Dor silenciosa, maquiavélica, sorrateira, aliada fiel da tristeza e quando acha que irá dar uma trégua, que o tempo está colaborando para cura, vem a vida, do nada, sem compaixão, mostra uma simples foto e começa tudo de novo. A dor da Perda é implacável.
Quando mais procurava, não encontrava.
Quando finalmente encontro, perco.
Quando definitivamente perco, vem a desesperança.
Quando a desesperança vira escuridão, acende a luz.
Quando a luz acende, o ciclo restabelece e continua, da vida!
Quando na última etapa da existência, constatamos ausentes sonhos, caminhos e soluções, crer na reencarnação é o grande estímulo.
Baixo astral mesmo para os vitoriosos, que chegaram ao pódio dos veteranos, quando constatam a fadiga de material cerebral: procurar chaves de casa que estão no próprio bolso; a suprema indelicadeza de trocar Vanda por Vânia, Alberto por Roberto e, pior, Joaquim por Alexandre; esquecer o carro no estacionamento do shopping; e a total dependência da agenda do celular. Portanto, destino urgente: geriatria.
Pior quando constata que sua intuição não é mais a mesma. Funciona com uma versão antiga e não consegue se atualizar, pelo tempo de uso e fadiga de material, da sua mente. Mesmo assim, apesar da frustração, não a descarte; aos trancos e barrancos ainda poderá ajudar.
Delegação de felicidade quando, de longe, muito longe, vimos pessoas que tanto gostamos em evento iluminado de alegria e descontração. Pode ser até um eremita isolado no Himalaia mas, moderno, com celular, será contagiado e, como estivesse presente, feliz!

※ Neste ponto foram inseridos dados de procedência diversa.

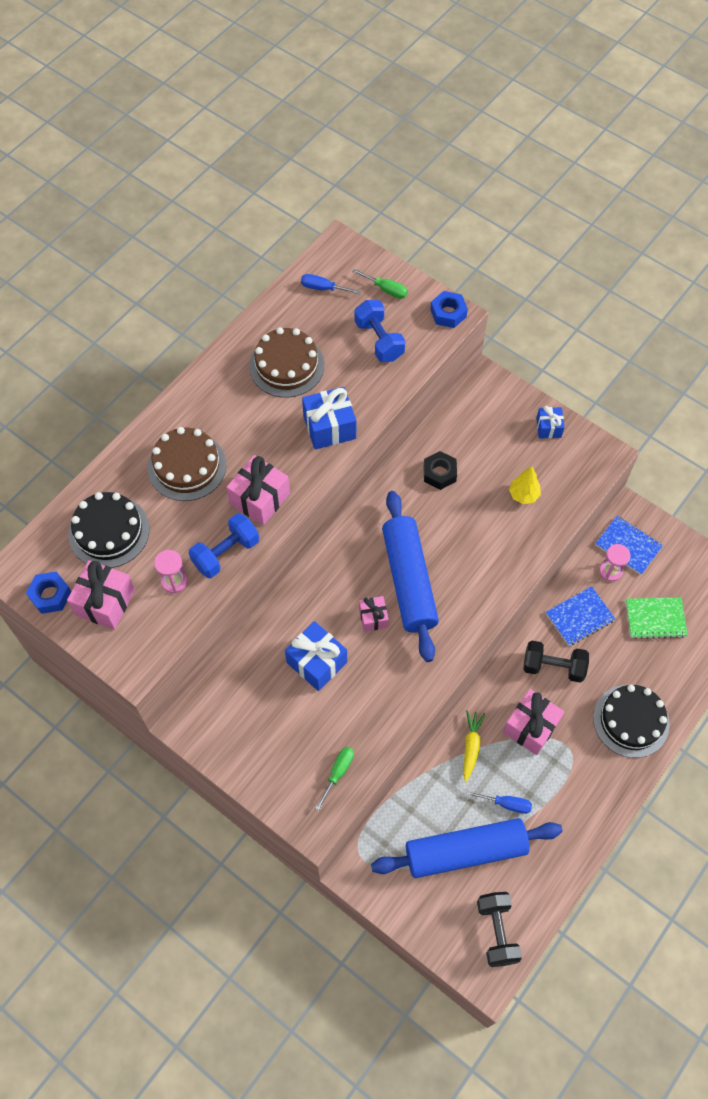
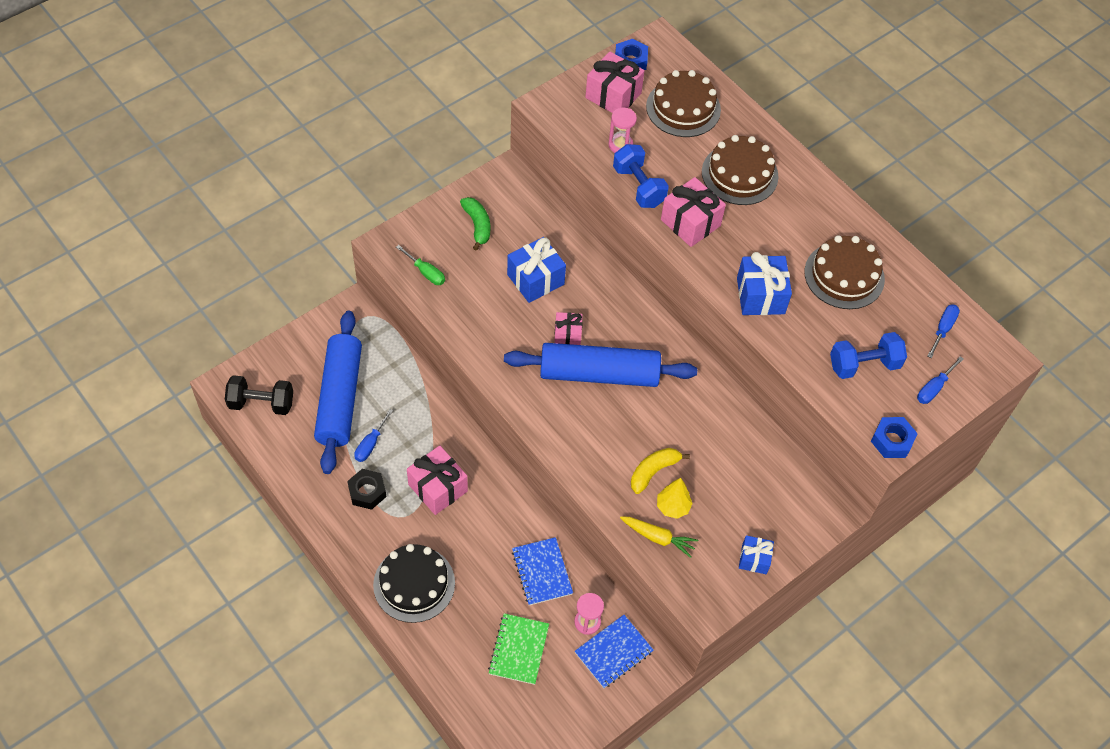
camera: 100 degrees right, 5 degrees down
black cake [68,492,150,568] -> brown cake [646,70,721,137]
green screwdriver [352,269,408,299] -> blue screwdriver [917,356,964,404]
black nut [424,451,457,490] -> black nut moved to [347,469,386,510]
yellow carrot [463,710,485,782] -> yellow carrot moved to [620,516,698,558]
black dumbbell [523,641,589,683] -> none
none -> green banana [460,197,490,251]
none -> yellow banana [631,448,690,494]

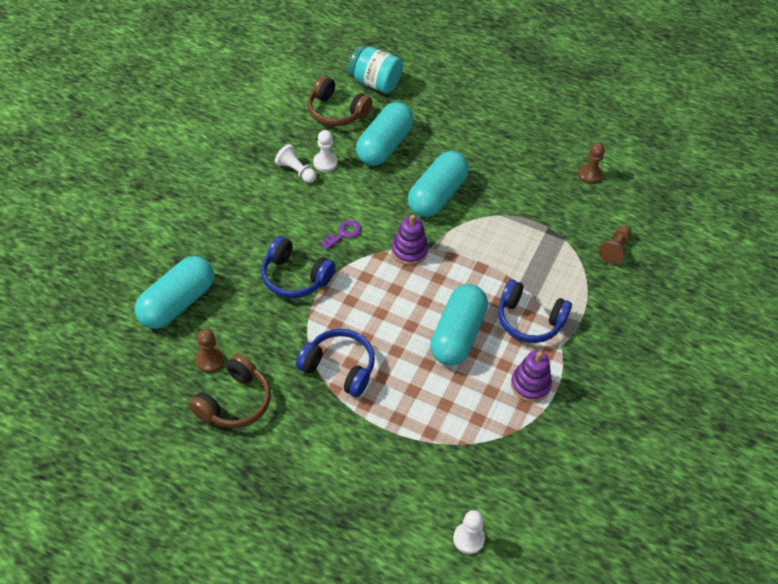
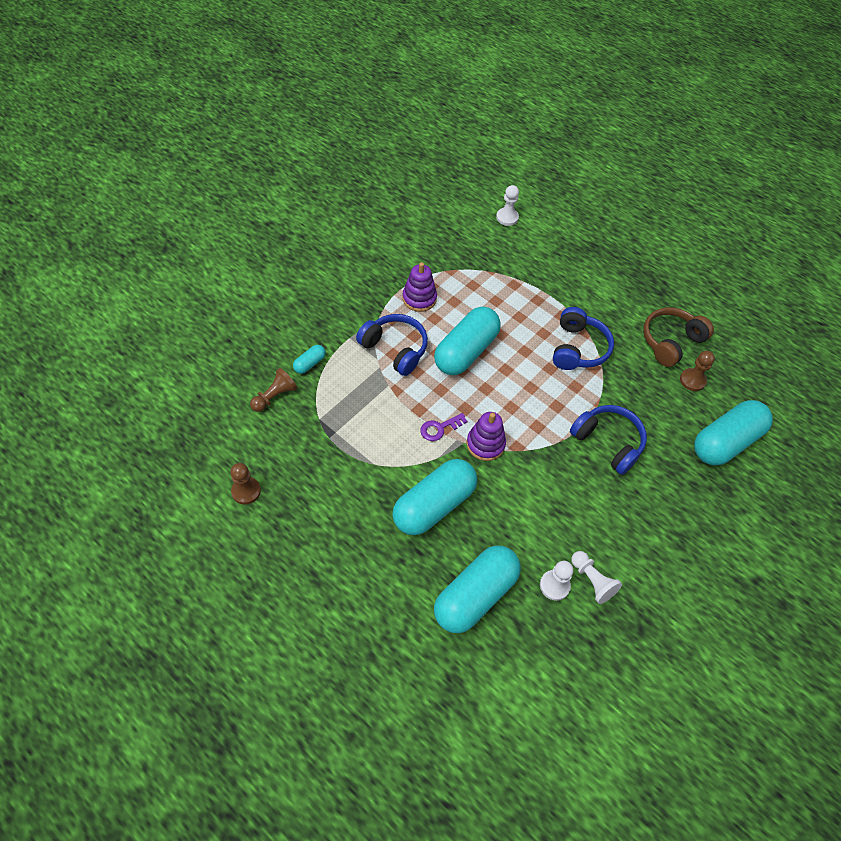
camera: 165 degrees left, 5 degrees up
blue headphones [296,328,375,397] -> blue headphones turned 120 degrees counterclockwise [553,307,614,370]
brown headphones [307,75,372,126] -> none
purple key [320,220,361,250] -> purple key moved to [420,413,468,441]
turquoise jar [348,46,403,93] -> none
none -> turquoise capsule [293,345,326,374]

Quando chegamos aqui, uma estrada é colocada à nossa frente e iniciamos a jornada, guiados. Com o tempo, por conta própria, passamos a decidir a direção nas bifurcações que surgem. Sem acidentes que possam antecipar, na aproximação da chegada, já lentos, nos deparamos com várias placas: 'proibido parar', 'proibido estacionar' e, a pior de todas, 'proibido retornar'.

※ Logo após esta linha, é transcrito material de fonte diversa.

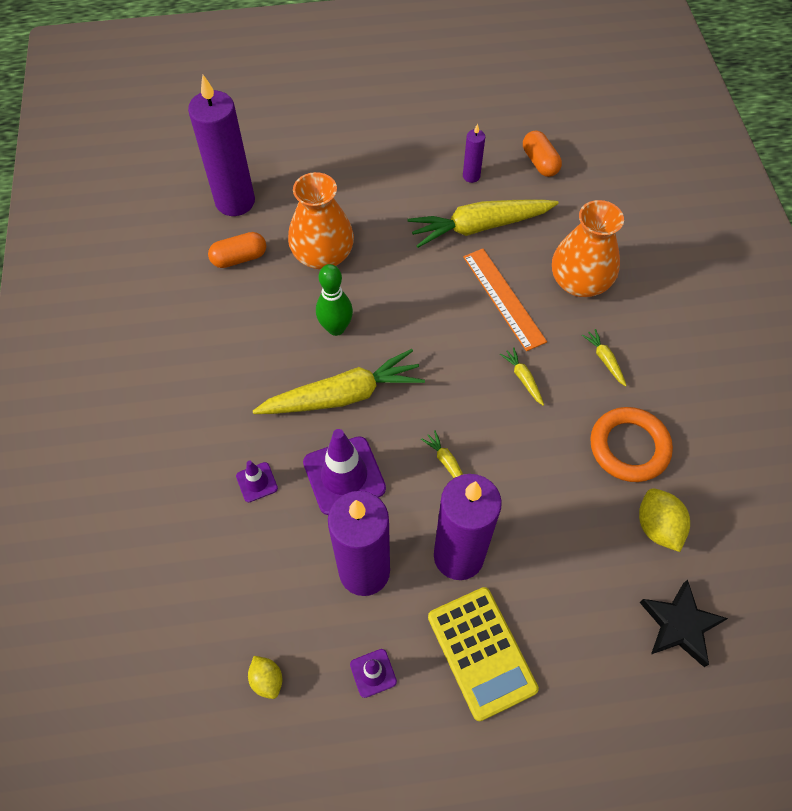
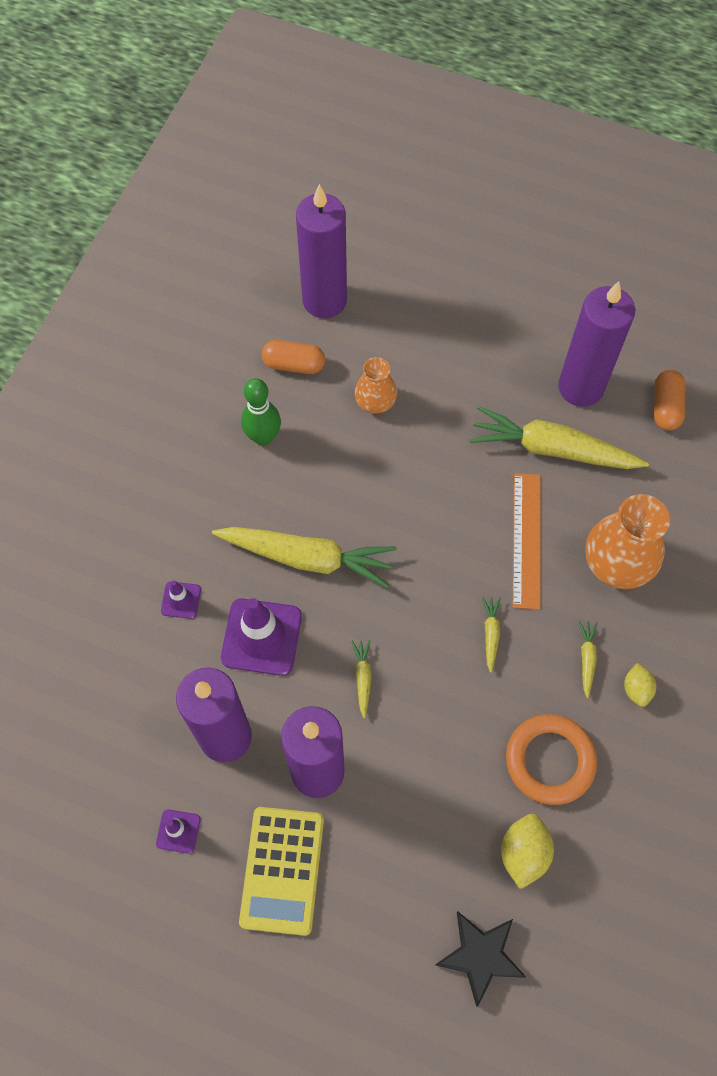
camera: 30 degrees right, 5 degrees up
yellow lemon [248,656,282,699] -> yellow lemon moved to [624,663,656,707]
orange vase [288,172,354,270] -> orange vase [355,357,397,414], size x0.59
green bowling pin [316,264,353,336] -> green bowling pin moved to [241,378,281,446]
purple candle [463,124,485,183] -> purple candle [558,281,635,407], size x2.22

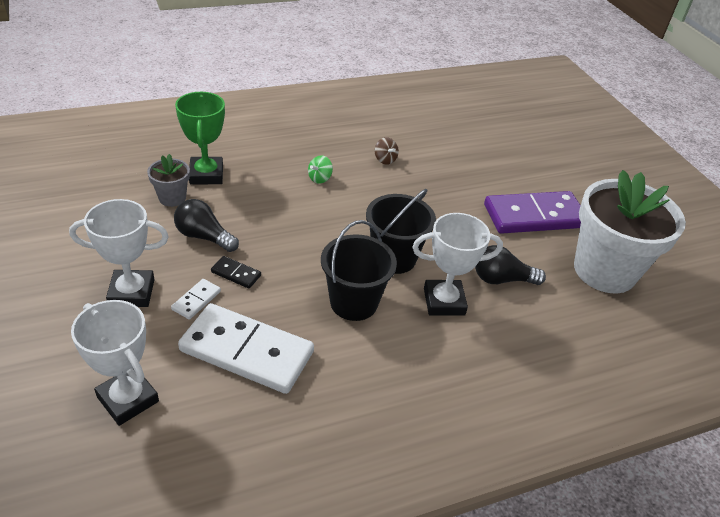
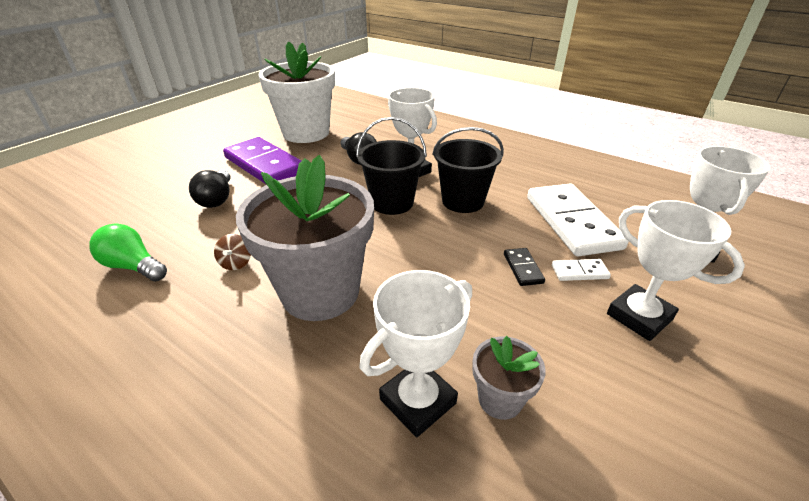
camera: 120 degrees left, 5 degrees down
black light bulb [174,199,239,252] -> black light bulb moved to [189,169,231,208]
green trophy [175,92,225,185] -> white trophy [360,270,472,437]
green spinning top [308,155,333,184] -> grey flower pot [236,155,374,321]
brown spinning top [375,137,399,165] -> brown spinning top turned 150 degrees clockwise [214,234,251,270]
none -> green light bulb [89,224,167,282]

Bobão é pejorativo. Por definição, pessoa tola, ingênua e fácil de enganar. Porém, quando alguém se define como tal, todo cuidado é pouco.
Amor real, sincero, do espírito, dimensão e essência só existe quando não há ‘olho espichado’ ou preocupação com a ‘grana’ do outro. É difícil, raro, como ficar rico jogando no ‘Tigrinho’, mas existe.
Uma noite maldormida pode levar a um mergulho tão profundo da sua existência que, quando o dia amanhece, você se surpreende por estar vivo.
O que é corriqueiro: amor sempre é e sempre será vítima, quando compete com o orçamento, com o ego e a materialidade mundana.
O que é fato: nunca foi amor!
Luz é algo que, quando carregamos nas mãos, além de iluminar aqueles nos cruzam, ilumina a nós também. Todo amor que damos às pessoas recebemos de volta como uma recompensa natural.
Quando andava por este mundão livre, solto e em busca, o mês que mais gostava era junho: pela alegria das festas, pelo aconchego do inverno e pelo céu especialmente belo. Contemplava e confidenciava um pedido de um grande amor. Um dia, me presentearam, a busca acabou. Mas logo levaram a felicidade, virou uma estrela. Hoje, a busca continua como nunca, mas no firmamento, para saber onde a encontrar.
Há um ditado ou adágio popular que diz: “Cada maluco com as suas manias”. O problema é quando o maluco de plantão acha legal te jogar num precipício e, pior, com um bando de outros malucos seguidores batendo palmas.